What the task asks —
List every line of the items below that contains the string "INTERSECT", copying each line in full. Case counts.
--- START Entries ---
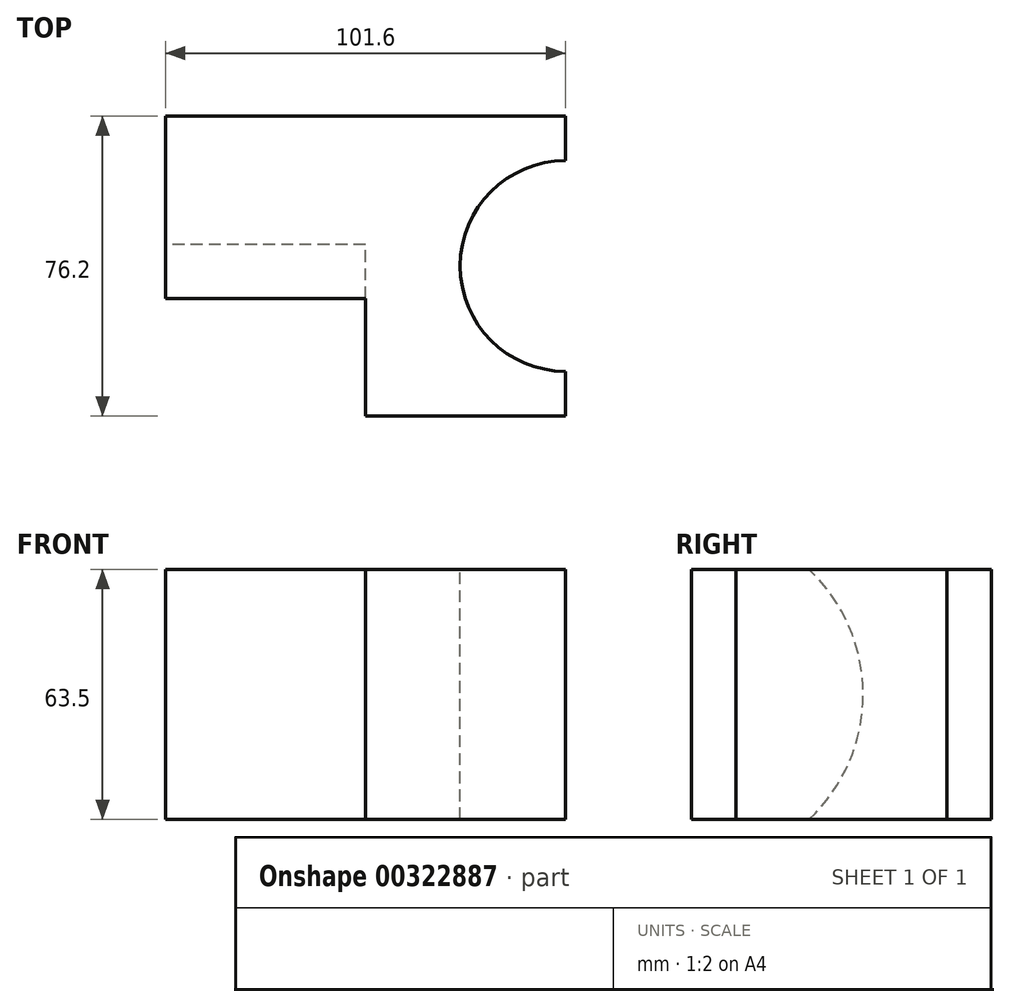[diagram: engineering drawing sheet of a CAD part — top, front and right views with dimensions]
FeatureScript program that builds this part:
annotation { "Feature Type Name" : "Feature", "Feature Type Description" : "" }
export const myFeature = defineFeature(function(context is Context, id is Id, definition is map)
    precondition{}
    {
        {
            var Q0;
            Q0=qCreatedBy(makeId("Top.planeOp"),FACE);
            var sketch = newSketch(context, id + "F0", { "sketchPlane" : qUnion([Q0])});
            skLineSegment(sketch, "E0.bottom", {"start": v(-49.82, 26.6) * mm, "end": v(51.78, 26.6) * mm});
            skLineSegment(sketch, "E0.top", {"start": v(-49.82, -49.6) * mm, "end": v(51.78, -49.6) * mm});
            skLineSegment(sketch, "E0.left", {"start": v(-49.82, 26.6) * mm, "end": v(-49.82, -49.6) * mm});
            skLineSegment(sketch, "E0.right", {"start": v(51.78, 26.6) * mm, "end": v(51.78, -49.6) * mm});
            skSolve(sketch);
        }
        {
            var Q0;
            Q0=makeQuery(id+"F0.imprint","IMPRINT",FACE,{"disambiguationData":[TD([[makeQuery(id+"F0.imprint","IMPRINT",EDGE,{"derivedFrom":sQuery(id+"F0.wireOp",EDGE,"E0.bottom")}),-1.0]])]});
            extrude(context, id + "F1", {"entities" : qUnion([Q0]), "depth" : 63.5 * mm});
        }
        {
            var Q0;
            Q0=makeQuery(id+"F1.opExtrude","CAP_FACE",FACE,{"disambiguationData":[OSD([sQuery(id+"F0.wireOp",EDGE,"E0.bottom"),sQuery(id+"F0.wireOp",EDGE,"E0.top"),sQuery(id+"F0.wireOp",EDGE,"E0.left"),sQuery(id+"F0.wireOp",EDGE,"E0.right")])],"isStart":false});
            var sketch = newSketch(context, id + "F2", { "sketchPlane" : qUnion([Q0])});
            skCircle(sketch, "E1", {"center": v(51.78, -11.5) * mm, "radius": 26.77 * mm});
            skSolve(sketch);
        }
        {
            var Q0;
            {var subQ0=sQuery(id+"F2.wireOp",EDGE,"E1");var subQ1=makeQuery(id+"F1.opExtrude","CAP_EDGE",EDGE,{"disambiguationData":[OSD([sQuery(id+"F0.wireOp",EDGE,"E0.right")])],"isStart":false});var subQ2=makeQuery(id+"F2.imprint","INTERSECT",VERTEX,{"disambiguationData":[OD(0.0)],"derivedFrom":[subQ1,subQ0]});Q0=makeQuery(id+"F2.imprint","IMPRINT",FACE,{"disambiguationData":[TD([[makeQuery(id+"F2.imprint","IMPRINT",EDGE,{"disambiguationData":[TD([[subQ2,-1.0]])],"derivedFrom":subQ0}),1.0]])]});}
            var Q1;
            {var subQ0=sQuery(id+"F2.wireOp",EDGE,"E1");var subQ1=makeQuery(id+"F1.opExtrude","CAP_EDGE",EDGE,{"disambiguationData":[OSD([sQuery(id+"F0.wireOp",EDGE,"E0.right")])],"isStart":false});var subQ2=makeQuery(id+"F2.imprint","INTERSECT",VERTEX,{"disambiguationData":[OD(0.0)],"derivedFrom":[subQ1,subQ0]});Q1=makeQuery(id+"F2.imprint","IMPRINT",FACE,{"disambiguationData":[TD([[makeQuery(id+"F2.imprint","IMPRINT",EDGE,{"disambiguationData":[TD([[subQ2,1.0]])],"derivedFrom":subQ0}),1.0]])]});}
            extrude(context, id + "F3", {"entities" : qUnion([Q0, Q1]), "operationType" : NewBodyOperationType.REMOVE, "endBound" : BoundingType.THROUGH_ALL, "oppositeDirection" : true, "depth" : 25.4 * mm});
        }
        {
            var Q0;
            Q0=makeQuery(id+"F1.opExtrude","SWEPT_FACE",FACE,{"disambiguationData":[OSD([sQuery(id+"F0.wireOp",EDGE,"E0.left")])]});
            var sketch = newSketch(context, id + "F4", { "sketchPlane" : qUnion([Q0])});
            skCircle(sketch, "E2", {"center": v(49.6, 31.75) * mm, "radius": 43.6 * mm});
            skSolve(sketch);
        }
        {
            var Q0;
            {var subQ1=sQuery(id+"F0.wireOp",EDGE,"E0.left");var subQ6=makeQuery(id+"F1.opExtrude","SWEPT_EDGE",EDGE,{"disambiguationData":[OSD([sQuery(id+"F0.wireOp",EDGE,"E0.top"),subQ1])]});Q0=makeQuery(id+"F4.imprint","IMPRINT",FACE,{"disambiguationData":[TD([[makeQuery(id+"F4.imprint","IMPRINT",EDGE,{"derivedFrom":subQ6}),1.0]])]});}
            var Q1;
            {var subQ1=sQuery(id+"F0.wireOp",EDGE,"E0.left");var subQ6=makeQuery(id+"F1.opExtrude","SWEPT_EDGE",EDGE,{"disambiguationData":[OSD([sQuery(id+"F0.wireOp",EDGE,"E0.top"),subQ1])]});Q1=makeQuery(id+"F4.imprint","IMPRINT",FACE,{"disambiguationData":[TD([[makeQuery(id+"F4.imprint","IMPRINT",EDGE,{"derivedFrom":subQ6}),-1.0]])]});}
            extrude(context, id + "F5", {"entities" : qUnion([Q0, Q1]), "operationType" : NewBodyOperationType.REMOVE, "oppositeDirection" : true, "depth" : 50.8 * mm});
        }
    });
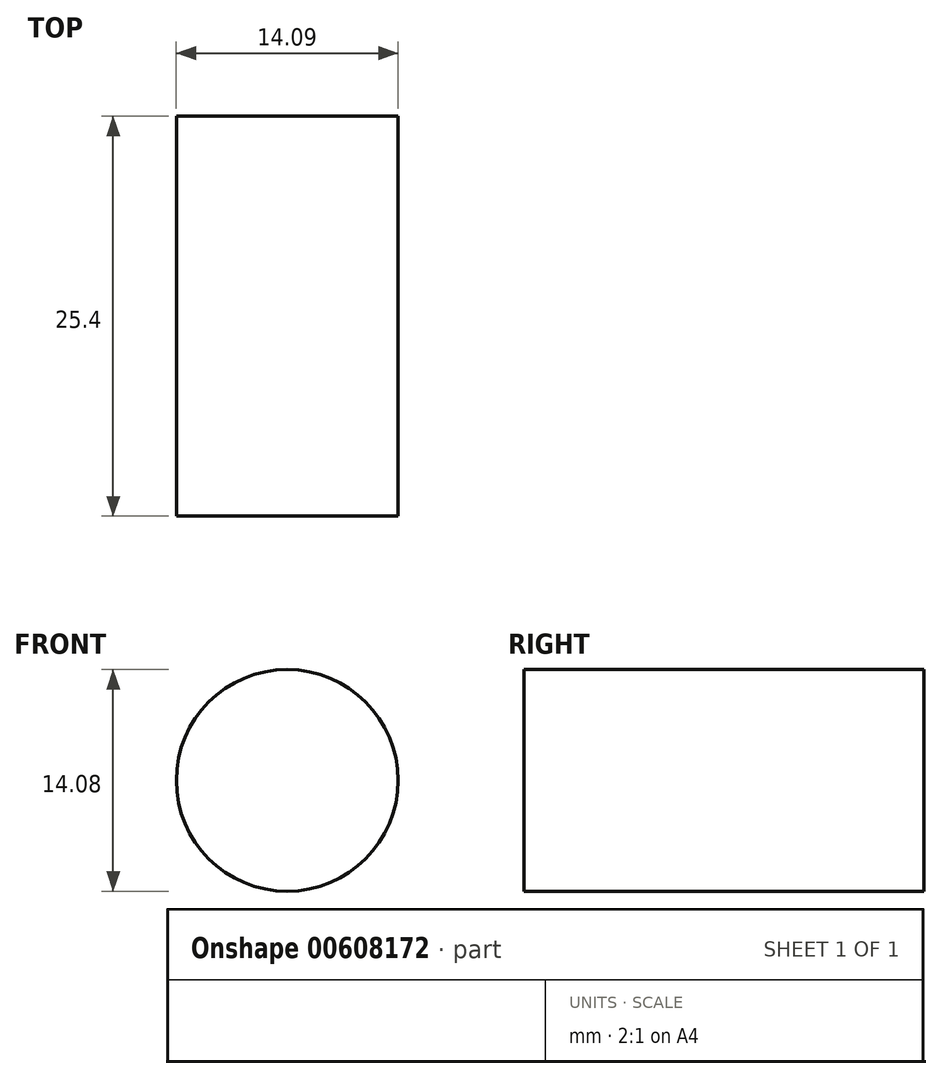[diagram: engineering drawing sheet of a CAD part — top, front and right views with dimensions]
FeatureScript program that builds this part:
annotation { "Feature Type Name" : "Feature", "Feature Type Description" : "" }
export const myFeature = defineFeature(function(context is Context, id is Id, definition is map)
    precondition{}
    {
        {
            var Q0;
            Q0=qCreatedBy(makeId("Front.planeOp"),FACE);
            var sketch = newSketch(context, id + "F0", { "sketchPlane" : qUnion([Q0])});
            skCircle(sketch, "E0", {"center": v(67.23, 0) * mm, "radius": 7.04 * mm});
            skSolve(sketch);
        }
        {
            var Q0;
            Q0 = qSketchRegion(id + "F0", true);
            extrude(context, id + "F1", {"entities" : qUnion([Q0]), "depth" : 25.4 * mm, "offsetDistance" : 25.4 * mm});
        }
    });
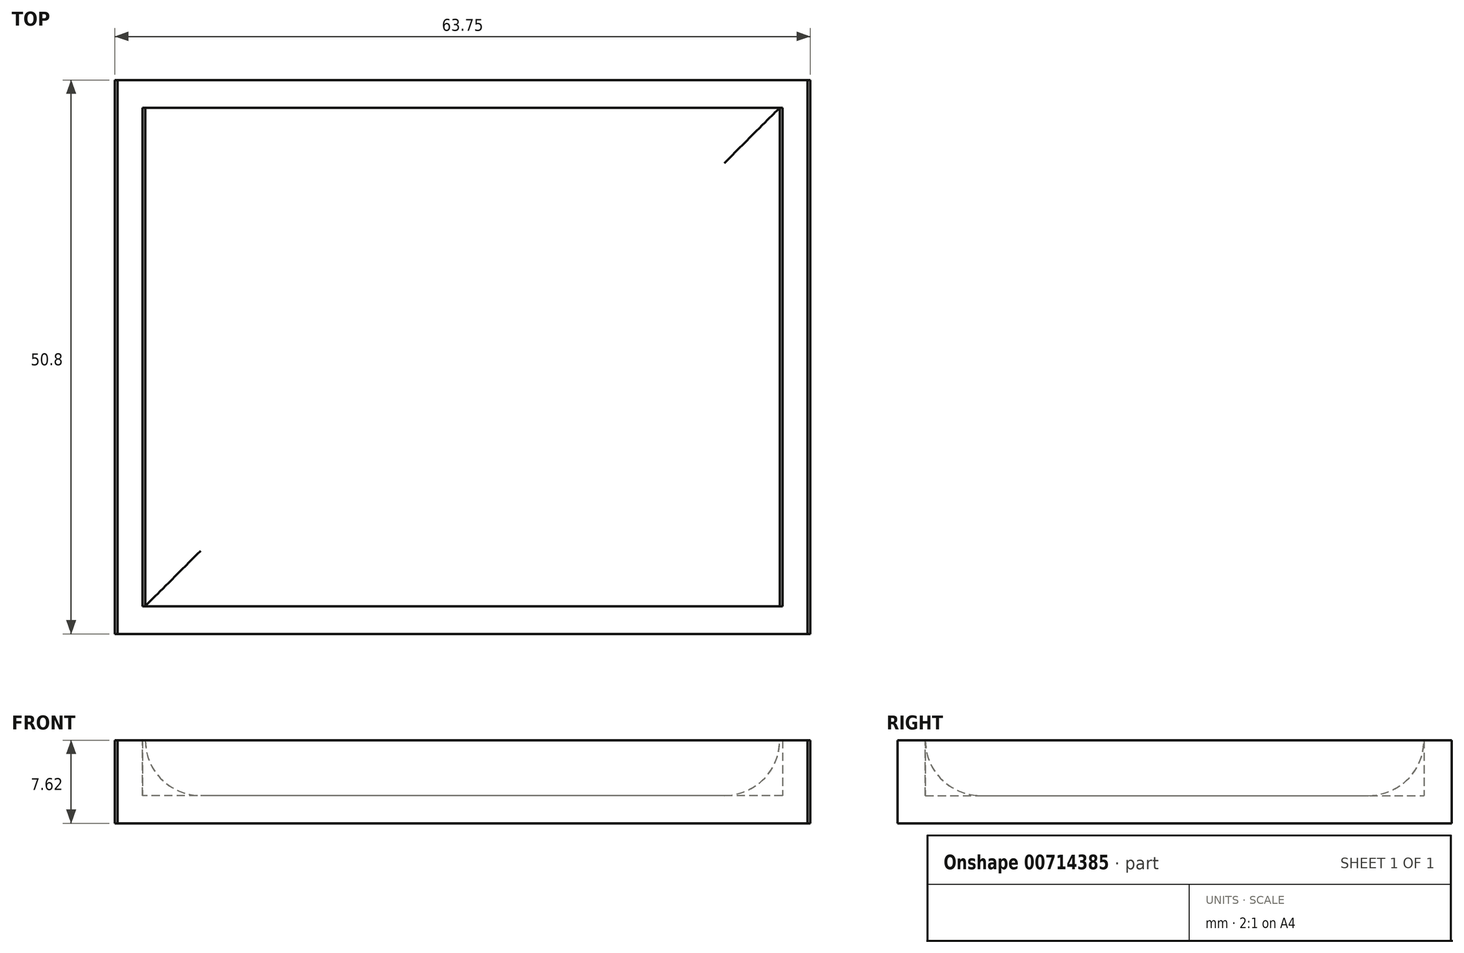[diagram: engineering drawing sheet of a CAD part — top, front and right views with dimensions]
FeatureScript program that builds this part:
annotation { "Feature Type Name" : "Feature", "Feature Type Description" : "" }
export const myFeature = defineFeature(function(context is Context, id is Id, definition is map)
    precondition{}
    {
        {
            var Q0;
            Q0=qCreatedBy(makeId("Front.planeOp"),FACE);
            var sketch = newSketch(context, id + "F0", { "sketchPlane" : qUnion([Q0])});
            skLineSegment(sketch, "E0.bottom", {"start": v(29.6, -7.44) * mm, "end": v(-33.9, -7.44) * mm});
            skLineSegment(sketch, "E0.top", {"start": v(29.6, -15.06) * mm, "end": v(-33.9, -15.06) * mm});
            skLineSegment(sketch, "E0.left", {"start": v(29.6, -7.44) * mm, "end": v(29.6, -15.06) * mm});
            skLineSegment(sketch, "E0.right", {"start": v(-33.9, -7.44) * mm, "end": v(-33.9, -15.06) * mm});
            skSolve(sketch);
        }
        {
            var Q0;
            Q0 = qSketchRegion(id + "F0", true);
            extrude(context, id + "F1", {"entities" : qUnion([Q0]), "endBound" : BoundingType.SYMMETRIC, "depth" : 50.8 * mm, "offsetDistance" : 25.4 * mm});
        }
        {
            var Q0;
            Q0=makeQuery(id+"F1.opExtrude","SWEPT_FACE",FACE,{"disambiguationData":[OSD([sQuery(id+"F0.wireOp",EDGE,"E0.bottom")])]});
            shell(context, id + "F2", {"entities" : qUnion([Q0]), "thickness" : 2.54 * mm});
        }
        {
            var Q0;
            Q0=makeQuery(id+"F1.opExtrude","SWEPT_BODY",BODY,{"disambiguationData":[OSD([sQuery(id+"F0.wireOp",EDGE,"E0.bottom"),sQuery(id+"F0.wireOp",EDGE,"E0.top"),sQuery(id+"F0.wireOp",EDGE,"E0.left"),sQuery(id+"F0.wireOp",EDGE,"E0.right")])]});
            transform(context, id + "F3", {"entities" : qUnion([Q0]), "transformType" : TransformType.TRANSLATION_3D, "dx" : -0.25 * mm, "dy" : 0 * mm, "dz" : 0 * mm, "makeCopy" : true});
        }
        {
            var Q0;
            Q0=makeQuery(id+"F2.opShell","OFFSET_EDGE",EDGE,{"disambiguationData":[OSD([sQuery(id+"F0.wireOp",EDGE,"E0.top"),sQuery(id+"F0.wireOp",EDGE,"E0.right")])]});
            var Q1;
            {var subQ0=sQuery(id+"F0.wireOp",EDGE,"E0.top");Q1=makeQuery(id+"F3.opPattern","COPY",EDGE,{"derivedFrom":makeQuery(id+"F2.opShell","OFFSET_EDGE",EDGE,{"disambiguationData":[OSD([subQ0]),TDD([makeQuery(id+"F1.opExtrude","CAP_EDGE",EDGE,{"disambiguationData":[OSD([subQ0])],"isStart":true})])]}),"instanceName":"1"});}
            var Q2;
            Q2=makeQuery(id+"F3.opPattern","COPY",EDGE,{"derivedFrom":makeQuery(id+"F2.opShell","OFFSET_EDGE",EDGE,{"disambiguationData":[OSD([sQuery(id+"F0.wireOp",EDGE,"E0.top"),sQuery(id+"F0.wireOp",EDGE,"E0.left")])]}),"instanceName":"1"});
            var Q3;
            {var subQ0=sQuery(id+"F0.wireOp",EDGE,"E0.top");Q3=makeQuery(id+"F2.opShell","OFFSET_EDGE",EDGE,{"disambiguationData":[OSD([subQ0]),TDD([makeQuery(id+"F1.opExtrude","CAP_EDGE",EDGE,{"disambiguationData":[OSD([subQ0])],"isStart":false})])]});}
            fillet(context, id + "F4", {"entities" : qUnion([Q0, Q1, Q2, Q3]), "radius" : 5.08 * mm, "tangentPropagation" : true, "allowEdgeOverflow" : false});
        }
    });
--- END Entries ---
The response —
            {var subQ0=sQuery(id+"F2.wireOp",EDGE,"E1");var subQ1=makeQuery(id+"F1.opExtrude","CAP_EDGE",EDGE,{"disambiguationData":[OSD([sQuery(id+"F0.wireOp",EDGE,"E0.right")])],"isStart":false});var subQ2=makeQuery(id+"F2.imprint","INTERSECT",VERTEX,{"disambiguationData":[OD(0.0)],"derivedFrom":[subQ1,subQ0]});Q0=makeQuery(id+"F2.imprint","IMPRINT",FACE,{"disambiguationData":[TD([[makeQuery(id+"F2.imprint","IMPRINT",EDGE,{"disambiguationData":[TD([[subQ2,-1.0]])],"derivedFrom":subQ0}),1.0]])]});}
            {var subQ0=sQuery(id+"F2.wireOp",EDGE,"E1");var subQ1=makeQuery(id+"F1.opExtrude","CAP_EDGE",EDGE,{"disambiguationData":[OSD([sQuery(id+"F0.wireOp",EDGE,"E0.right")])],"isStart":false});var subQ2=makeQuery(id+"F2.imprint","INTERSECT",VERTEX,{"disambiguationData":[OD(0.0)],"derivedFrom":[subQ1,subQ0]});Q1=makeQuery(id+"F2.imprint","IMPRINT",FACE,{"disambiguationData":[TD([[makeQuery(id+"F2.imprint","IMPRINT",EDGE,{"disambiguationData":[TD([[subQ2,1.0]])],"derivedFrom":subQ0}),1.0]])]});}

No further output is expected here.